(February 5, 2015 at 7:39 pm)Minimalist Wrote: C. 360 AD, xtians got the shit scared out of them by the Emperor Julian (the Apostate) who rejected xtianity in favor of paganism. Luckily for the jesus freaks...if not for the rest of the world...Julian didn't last long but it was enough to make the xtians realize how easily they could lose their grasp on power. After Julian xtians became persecutors and not just of pagans. They went after other xtian groups who they considered heretical with great vigor. They did not kill them all and they did not convert them all. Many were pushed towards marginal areas and one of the most marginal areas in the 4th century was Arabia which was outside of the realm of both the Romans and the Persians. And there they stayed...unmolested in the 5th century. Unmolested because the Western Roman Empire was up to its armpits in Goths and Huns and Vandals and Picts and whatever and the Eastern Roman Empire was going at it hammer and tong with the Persians.
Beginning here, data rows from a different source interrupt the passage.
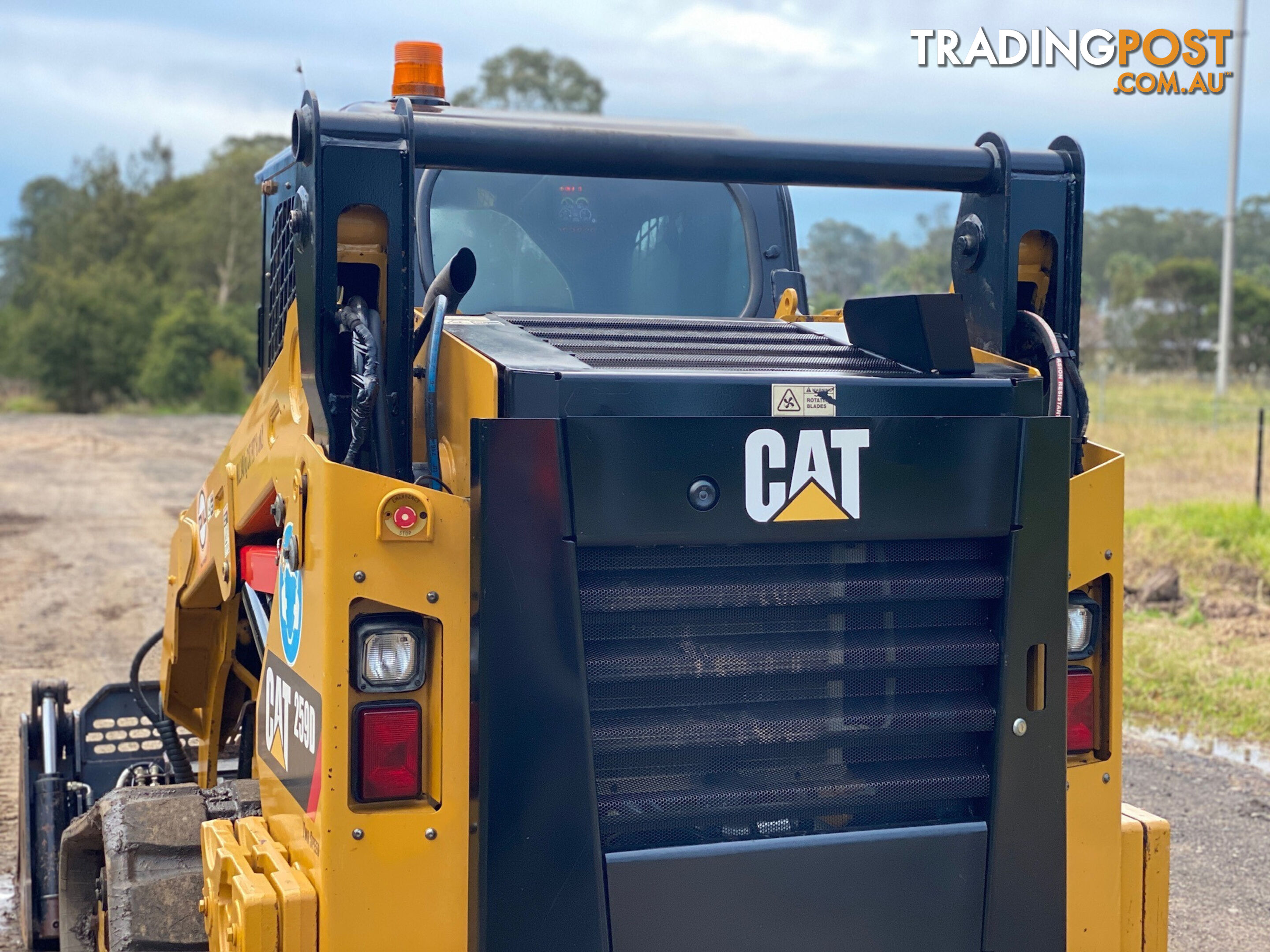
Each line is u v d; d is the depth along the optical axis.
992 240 2.94
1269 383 36.16
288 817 2.55
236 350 61.72
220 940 2.55
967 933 2.61
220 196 75.88
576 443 2.32
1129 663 7.95
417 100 3.44
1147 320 51.12
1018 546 2.58
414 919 2.34
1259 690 7.40
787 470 2.44
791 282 4.09
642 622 2.45
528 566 2.32
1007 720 2.60
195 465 23.83
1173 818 5.60
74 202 88.75
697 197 4.02
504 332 2.70
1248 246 98.94
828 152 2.78
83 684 8.16
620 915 2.40
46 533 15.29
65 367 62.41
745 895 2.46
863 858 2.53
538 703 2.34
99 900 3.28
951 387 2.59
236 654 4.07
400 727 2.33
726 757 2.51
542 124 2.98
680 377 2.42
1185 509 12.66
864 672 2.57
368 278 2.56
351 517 2.28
Spencer's argument is that any of these bizarre (to OUR minds) xtian sects might have burst forth from Arabia into the vacuum created by the Byzantine-Persian slaughters with a doctrine of some form of jesusism. His evidence includes coins of successful leaders with crosses on them.
Well, just the fact that the coins have the word "Muhammad" in them and has a "cross" is hardly any reason to think that he was a later invention, let alone anything conclusive, for that matter.
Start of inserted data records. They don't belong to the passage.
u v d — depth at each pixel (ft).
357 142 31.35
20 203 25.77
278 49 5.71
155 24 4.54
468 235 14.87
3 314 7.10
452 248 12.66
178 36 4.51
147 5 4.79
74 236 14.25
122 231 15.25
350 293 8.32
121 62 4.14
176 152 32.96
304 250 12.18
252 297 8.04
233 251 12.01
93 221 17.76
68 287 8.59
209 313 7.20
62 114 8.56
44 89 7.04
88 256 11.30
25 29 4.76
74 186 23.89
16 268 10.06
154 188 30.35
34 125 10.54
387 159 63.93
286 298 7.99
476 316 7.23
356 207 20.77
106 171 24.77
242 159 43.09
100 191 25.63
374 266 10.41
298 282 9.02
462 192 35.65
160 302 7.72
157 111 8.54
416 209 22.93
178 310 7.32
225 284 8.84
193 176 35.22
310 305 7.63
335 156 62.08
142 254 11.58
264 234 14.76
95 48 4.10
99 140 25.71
The coins might symbolize a lot of different things. We don't know what the coin makers really had in mind when they made those coins. Hence there is room for plenty of different interpretations. Maybe the coins were meant to represent the meeting of Christians and Muslims. Or it could be that the Christians converted to Islam and that's why they included a picture of themselves holding a cross. Or maybe it was a picture of Jesus holding a cross and testifying that Muhammad is the next Prophet that everyone should listen to. Or maybe it was a picture of Muhammad who is depicted as taking over the role of Jesus in the preaching of God's message. Or maybe there was a picture of a sword which only appeared as a cross ...
I've seen images of two of those coins and it's very hard to make out what exactly they might be portraying. It seems to me that Spencer is doing a similar thing as what some Christians have done, like when they see some patterns in a dog's ass or something and excitedly proclaim "Hey look, that's Jesus!!!" Likewise, Spencer finds a coin with one or two vague, non-specified images and characters and then he interprets them to be whatever he wants to see in them. By doing that he's just making a mockery out of himself.
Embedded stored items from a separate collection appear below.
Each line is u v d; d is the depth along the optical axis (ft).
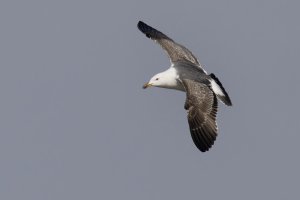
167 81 65.00
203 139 59.31
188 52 68.28
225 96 63.57
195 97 60.90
Anyway, I've sent you a PM. Thanks for the recommendation.
(February 5, 2015 at 6:51 pm)pocaracas Wrote: This is in a different time-line (like the new star trek movies). Remember that paragraph started with a mighty IF.
This is another potential way things could have unraveled, for all I know...
What about the "if" that writing itself was uncommon in the 600s in Arabia and therefore Muhammad's claim of prophethood was passed down orally? Does that sound like a greater "mighty if" to you or not? And why?
Also, please explain what you mean by "a different time-line," because that's very vague and I don't get it.
(February 5, 2015 at 6:51 pm)pocaracas Wrote: Well, Once upon a time, there was a Teacher of Righteousness.... in time, somehow, his deeds became attributed to a Jesus.
It then becomes possible that once there was a leader of tribes, who in time, somehow, finds his deeds attributed to a Mohammad.
Nothing was recorded in due time and when something was finally recorded, it may have been with an agenda behind it.
And if this is the case, what can we say is true from that record?
But once upon a time there were already Muslims before Abd-Al-Malik who all partook in the spreading of Islam (see below), which makes it too late for adding such later attributions.